Real Life is never ‘standard’, external factors will always try to destabilise what ever is going on right now. Whether it is the supply-chain, the internal logistic flow, the quality parameters of our product or the safety of our customer, our personnel; anything that can go wrong will go wrong, even when that is never supposed to be.

So if disturbance is a given; what does that mean for the design of a process?

It means the process should be able to cope with that! It should either avoid, or shield the negative influence, or it should be able to absorb it and to automatically return to its normal state.

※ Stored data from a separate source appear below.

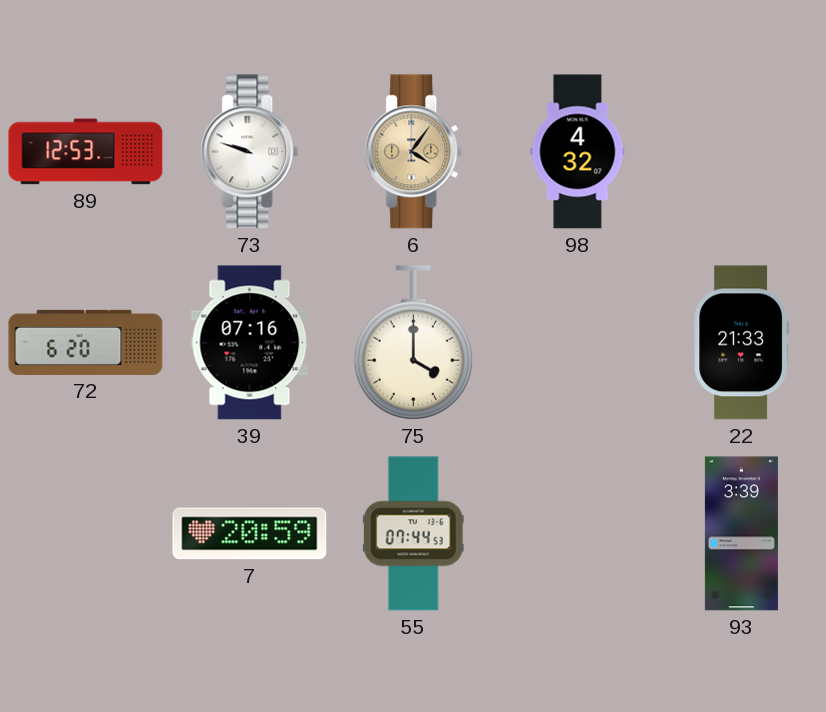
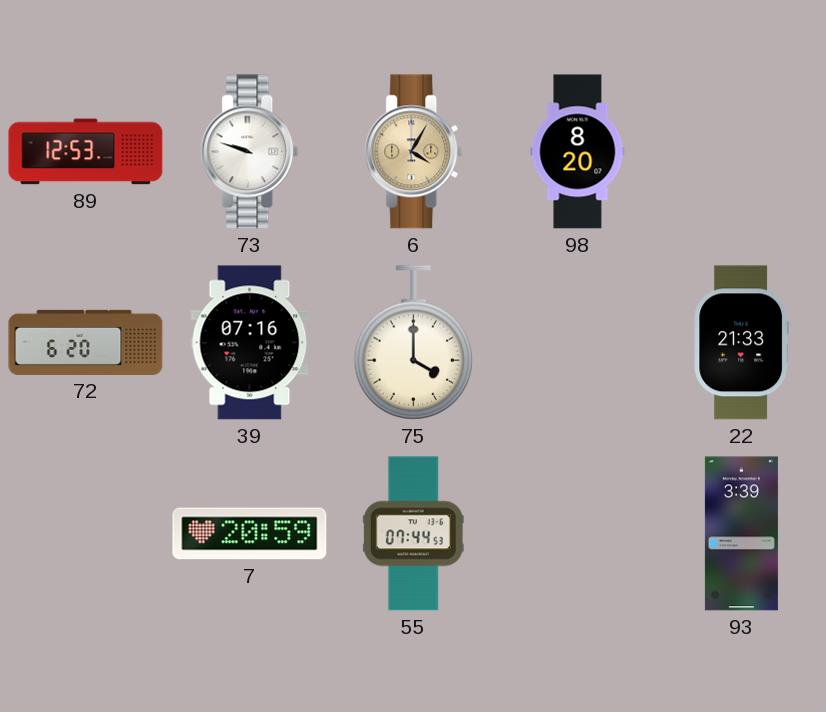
6: 4:06 -> 4:05
98: 4:32 -> 8:20
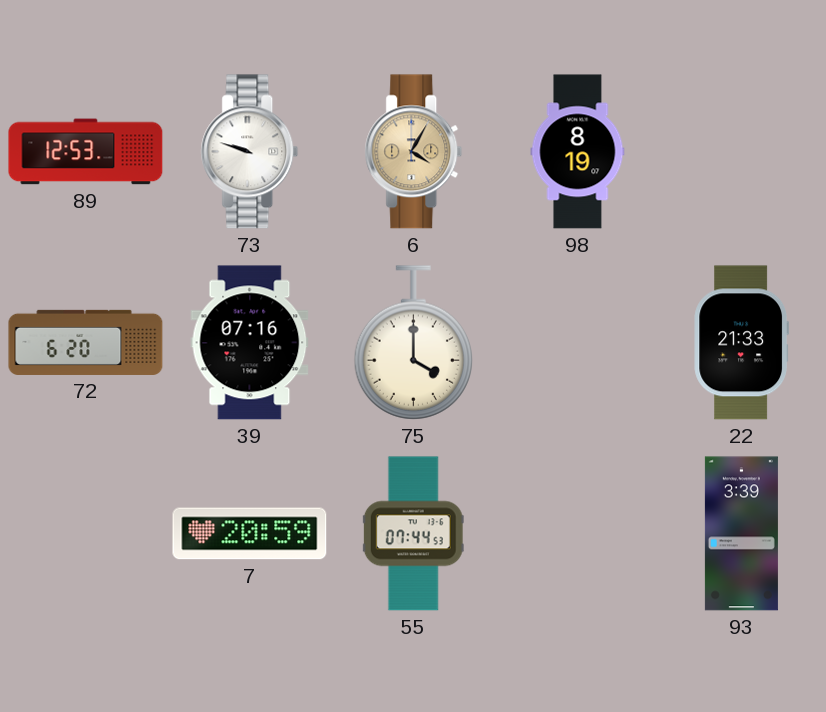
98: 8:20 -> 8:19
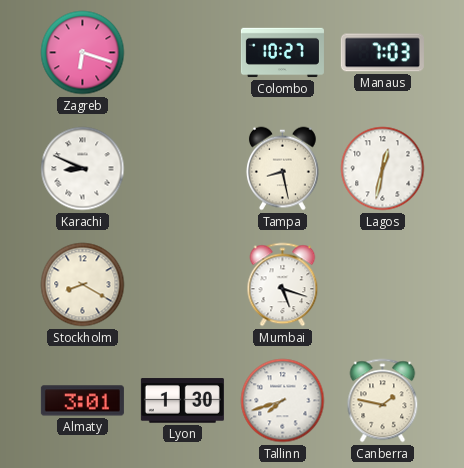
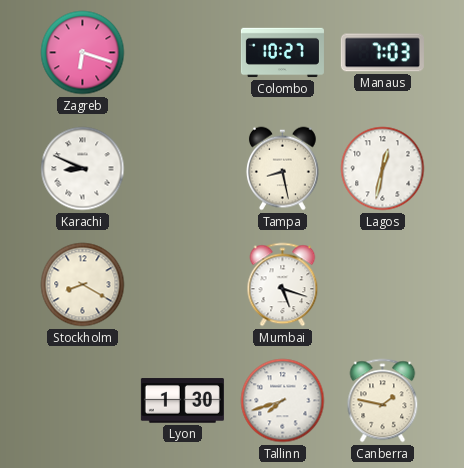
Almaty: 3:01 -> none
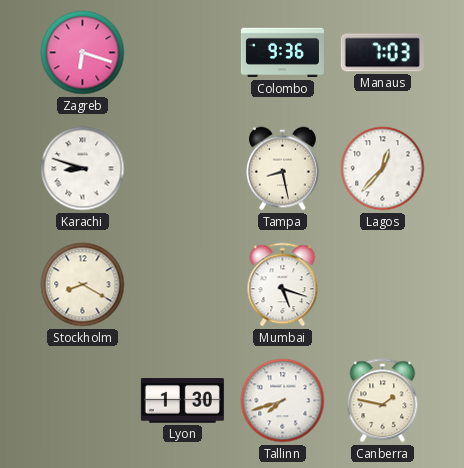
Colombo: 10:27 -> 9:36
Karachi: 8:49 -> 8:48
Lagos: 12:32 -> 12:37
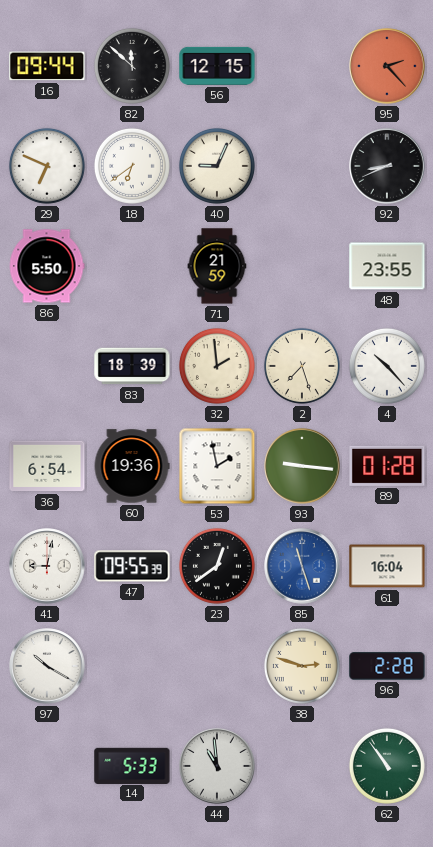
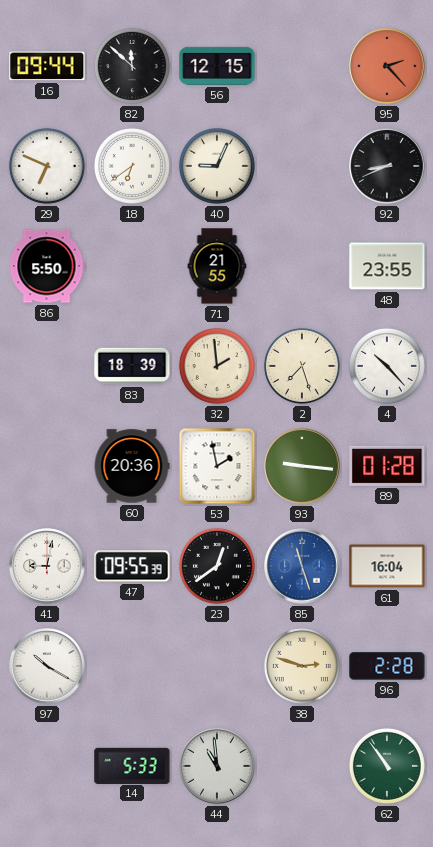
71: 21:59 -> 21:55
36: 6:54 -> none
60: 19:36 -> 20:36
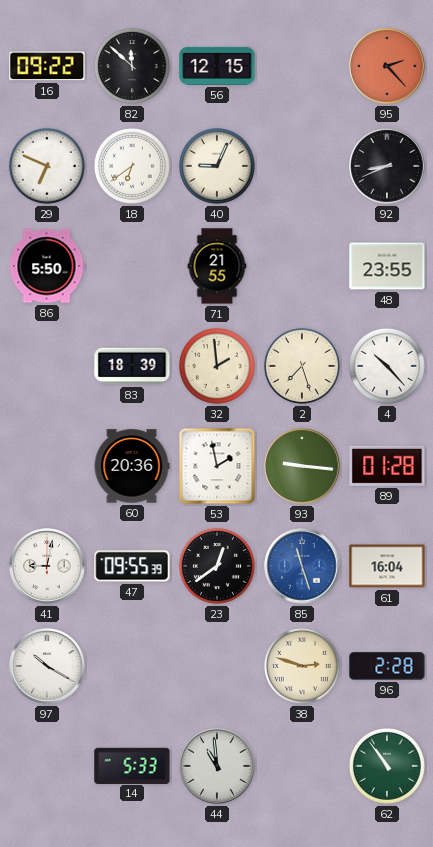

a resilient system: Absorbing destabilizing energy and naturally moving back to its normal state

This last mechanism is called ‘resilience’. Like a punch ball, no matter how hard you punch it, it will always return to its centre point, waiting to be punched again.

 

So in stead of assuming our processes are basically safe or stable, in a safe and stable world, we rather assume things will try to happen, but we do not want them to destabilize our system. What ever happens, the system will never go out of control, and will have a natural tendency to re-centre.

 

This goes beyond the traditional Poke Yoka concepts (it CAN not go wrong); here we assume ‘Even if It WILL go wrong it will not escalate and will correct automatically, as a natural behaviour’.

Well designed kanban-systems have this natural tendency –within a certain range- to absorb deviant situations and as a natural behaviour return to its normal state. In the contrary we see the effect of push systems. A constant energy is needed to keep them going. Its natural behaviour is to drop dead, to go out of control.